Some more square wave acid-y silliness (now I’ve got that square wave tuned in I can’t help playing with it) – again no VCA, but with a TR-606 keeping time, the slow-ish envelope from the 101 keyboard struggling a bit to keep up.

And a bit more acid nonsense, some sawtooth wave cobblers, playing with ADSR and CV modulation of the filter, through a breadboarded version of the CA3080-based VCA.

Finally, the layout. I used DIY Layout Creator to lay the stripboard out, which is a bit buggy here and there, but works ok. Here’s the layout in PDF and DIY Layout Creator format.

I wouldn’t recommend it as a first build. In trying to save board space, I’ve made the layout rather tight. If you’re going to build it, I’d suggest zooming in really close and checking for track cuts underneath components. The numbering broadly follows the schematic, which is worth studying. Let me know if you find any problems with the layout.

I’ve been using 0.1″ headers for connecting wires from the stripboard to pots/sockets/power, which has worked out pretty well for testing and making alterations. I bought a bunch of rainbow coloured wires with the connectors already attached off eBay.

This seems obvious now, but next time, rather than jumping straight to laying out a stripboard, I would breadboard the circuit first. It’s what everyone says you should do, and I didn’t. Mostly because I couldn’t be arsed with fiddly breadboarding on my too-small slightly-melted board. It would have saved me time in the end.

There’s no panel design yet, mostly because I have all kinds of (possibly expensive) ideas about recreating the entire 102 expander on stripboards, and what kind of grim looking 70s style Roland front panel I could get built.

Remember actually making music, not just fiddling with a resistor and a voltmeter and swearing? No? Never mind. I liked the MS20 modulation generator, the skewing of the waveform is quite fun. Here’s the schematic.

Which turns into this (via Marjan Urekar’s additions)

which came out like this

Which works. After the obligatory tracking down of a few shorts, anyway. Here’s the ramp up on the square wave of an Analogue Systems RS-95 oscillator, it’s just as you’d expect. It’s really loud, turn it up so that it scares the shit out of the cat.

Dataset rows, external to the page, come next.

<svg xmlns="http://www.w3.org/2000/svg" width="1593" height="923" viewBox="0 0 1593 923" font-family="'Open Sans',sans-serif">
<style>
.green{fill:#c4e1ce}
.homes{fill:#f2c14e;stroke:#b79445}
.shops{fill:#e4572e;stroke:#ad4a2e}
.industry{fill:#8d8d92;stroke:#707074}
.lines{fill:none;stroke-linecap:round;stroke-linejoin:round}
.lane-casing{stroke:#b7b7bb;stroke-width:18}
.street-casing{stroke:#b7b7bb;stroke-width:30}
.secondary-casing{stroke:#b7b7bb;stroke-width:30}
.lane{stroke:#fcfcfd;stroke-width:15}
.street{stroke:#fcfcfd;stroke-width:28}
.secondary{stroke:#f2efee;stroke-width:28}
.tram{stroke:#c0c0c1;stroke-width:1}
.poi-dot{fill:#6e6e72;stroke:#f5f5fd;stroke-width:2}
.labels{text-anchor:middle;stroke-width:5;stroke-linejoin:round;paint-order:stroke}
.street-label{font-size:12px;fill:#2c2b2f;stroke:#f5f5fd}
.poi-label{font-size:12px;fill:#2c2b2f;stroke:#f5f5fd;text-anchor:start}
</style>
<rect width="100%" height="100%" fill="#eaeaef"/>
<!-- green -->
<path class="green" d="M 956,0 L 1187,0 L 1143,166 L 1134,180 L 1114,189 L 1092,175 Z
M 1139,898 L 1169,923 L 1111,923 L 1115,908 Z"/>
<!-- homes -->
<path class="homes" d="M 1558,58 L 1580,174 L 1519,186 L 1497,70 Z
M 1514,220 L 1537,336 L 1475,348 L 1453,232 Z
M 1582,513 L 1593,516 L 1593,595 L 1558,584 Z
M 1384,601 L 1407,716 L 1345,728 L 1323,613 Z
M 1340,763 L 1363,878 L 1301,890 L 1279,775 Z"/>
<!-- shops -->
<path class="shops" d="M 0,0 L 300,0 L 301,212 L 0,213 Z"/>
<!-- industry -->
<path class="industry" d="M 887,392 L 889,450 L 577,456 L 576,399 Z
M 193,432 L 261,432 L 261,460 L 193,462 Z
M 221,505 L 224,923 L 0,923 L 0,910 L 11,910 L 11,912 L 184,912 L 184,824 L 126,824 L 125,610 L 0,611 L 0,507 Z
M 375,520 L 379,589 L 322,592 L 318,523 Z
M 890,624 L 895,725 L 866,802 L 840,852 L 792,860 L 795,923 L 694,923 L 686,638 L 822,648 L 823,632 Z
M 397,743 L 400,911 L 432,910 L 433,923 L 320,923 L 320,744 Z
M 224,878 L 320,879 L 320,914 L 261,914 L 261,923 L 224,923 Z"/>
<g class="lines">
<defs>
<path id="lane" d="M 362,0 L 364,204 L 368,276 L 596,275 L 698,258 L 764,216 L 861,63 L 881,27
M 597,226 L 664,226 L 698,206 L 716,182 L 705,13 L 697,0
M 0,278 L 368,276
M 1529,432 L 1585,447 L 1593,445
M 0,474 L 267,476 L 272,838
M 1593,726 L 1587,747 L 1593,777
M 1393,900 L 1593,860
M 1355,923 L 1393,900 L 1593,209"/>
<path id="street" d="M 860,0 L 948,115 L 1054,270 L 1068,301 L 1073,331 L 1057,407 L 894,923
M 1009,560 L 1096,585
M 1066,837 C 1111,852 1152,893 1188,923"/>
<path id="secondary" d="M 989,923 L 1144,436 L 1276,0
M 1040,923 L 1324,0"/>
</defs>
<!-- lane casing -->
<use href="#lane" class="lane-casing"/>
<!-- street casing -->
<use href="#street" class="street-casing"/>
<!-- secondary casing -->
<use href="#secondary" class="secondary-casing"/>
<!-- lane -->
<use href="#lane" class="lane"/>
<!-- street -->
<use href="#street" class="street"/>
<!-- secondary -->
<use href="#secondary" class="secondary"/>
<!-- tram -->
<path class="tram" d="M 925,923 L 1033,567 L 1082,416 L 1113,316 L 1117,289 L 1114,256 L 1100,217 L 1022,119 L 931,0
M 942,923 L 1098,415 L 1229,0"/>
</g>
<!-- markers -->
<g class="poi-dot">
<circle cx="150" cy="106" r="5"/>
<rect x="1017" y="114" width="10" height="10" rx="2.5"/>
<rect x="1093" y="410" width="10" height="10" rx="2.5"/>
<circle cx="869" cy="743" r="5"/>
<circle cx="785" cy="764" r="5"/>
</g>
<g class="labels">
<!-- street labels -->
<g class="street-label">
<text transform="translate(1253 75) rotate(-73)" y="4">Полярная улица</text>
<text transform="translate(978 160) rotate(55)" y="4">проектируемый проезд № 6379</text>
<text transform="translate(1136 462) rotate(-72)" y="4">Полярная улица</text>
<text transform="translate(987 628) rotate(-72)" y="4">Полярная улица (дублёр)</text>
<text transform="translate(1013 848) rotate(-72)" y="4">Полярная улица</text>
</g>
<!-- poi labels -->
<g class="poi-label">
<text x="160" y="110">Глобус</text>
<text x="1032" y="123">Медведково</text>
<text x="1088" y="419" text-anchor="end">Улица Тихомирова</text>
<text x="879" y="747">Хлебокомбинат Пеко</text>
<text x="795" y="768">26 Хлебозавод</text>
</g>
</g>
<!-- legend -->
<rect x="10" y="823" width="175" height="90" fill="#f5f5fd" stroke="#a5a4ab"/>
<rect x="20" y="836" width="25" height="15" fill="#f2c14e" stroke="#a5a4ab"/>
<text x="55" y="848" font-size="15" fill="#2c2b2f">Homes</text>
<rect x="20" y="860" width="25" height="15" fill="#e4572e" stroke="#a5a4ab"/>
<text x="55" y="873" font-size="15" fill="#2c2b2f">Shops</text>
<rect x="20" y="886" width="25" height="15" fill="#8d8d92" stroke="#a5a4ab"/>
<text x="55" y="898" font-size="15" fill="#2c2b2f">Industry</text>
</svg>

I need to do a bit more experimentation with the sizes of the capacitors. The smallest 1nF cap goes well into the audio range, but there’s something odd that happens to the waveform as it gets past a certain point. The 1uF cap allows the cycle to last for nearly two minutes. It’s just under 6v peak-to-peak, I’m wondering whether to boost it to 10v-pp. With the larger capacitors, the oscillation reset is revealed as being quite slow. On a slow speed setting with a ramp you get a fast slide down, like a zap, rather than a hard fall.

After scouring the s-diy archives for more on the MS20 LFO, hoping for a reset hack, I find that Tony Allgood had already done it on his Little LFO using a DG403 switch. Which renders my careful stripboarding a bit superfluous, but anyway. Taking the chance to do a bit of learning, but not that much, I’ve been experimenting with making it resettable. The accepted method for resetting this kind of circuit seems to be to short out the capacitor. Through some fiddling I learned that just shorting it wasn’t enough, it needed to be shorted to a negative voltage to make the waveform start from the bottom. Someone had previously recommended looking at the ARP Odyssey LFO for inspiration, this thing :

I’ve been using a 2N5460 for the JFET at Q2 and a BC550C at Q1, and pretty much just glued the stuff around the opamp on to the first opamp in the MS20 circuit. From experimenting a bit, I replaced the resistor at R9 with a pot so I could dial in the right voltage to reset to. So it works, or near enough. On a ramp down, it sounds ok – here I’m stabbing away at the (noisy) System 100 keyboard to reset the LFO.

But on a ramp up, it’s not quite so good.

Rather than getting falling instantly to -v, it does a sort of zap as though it is falling from +v max, rather than a smaller zap down from wherever it is at the time. Making C2 in the Odyssey circuit a bit smaller seemed to help a bit, I had it at 15nF for the experiments above. Making it too small just killed the LFO. I’m in two minds whether to keep fiddling and try and learn exactly what the circuit is doing to try and fix it, or just say fukkkkkkit, done, move on.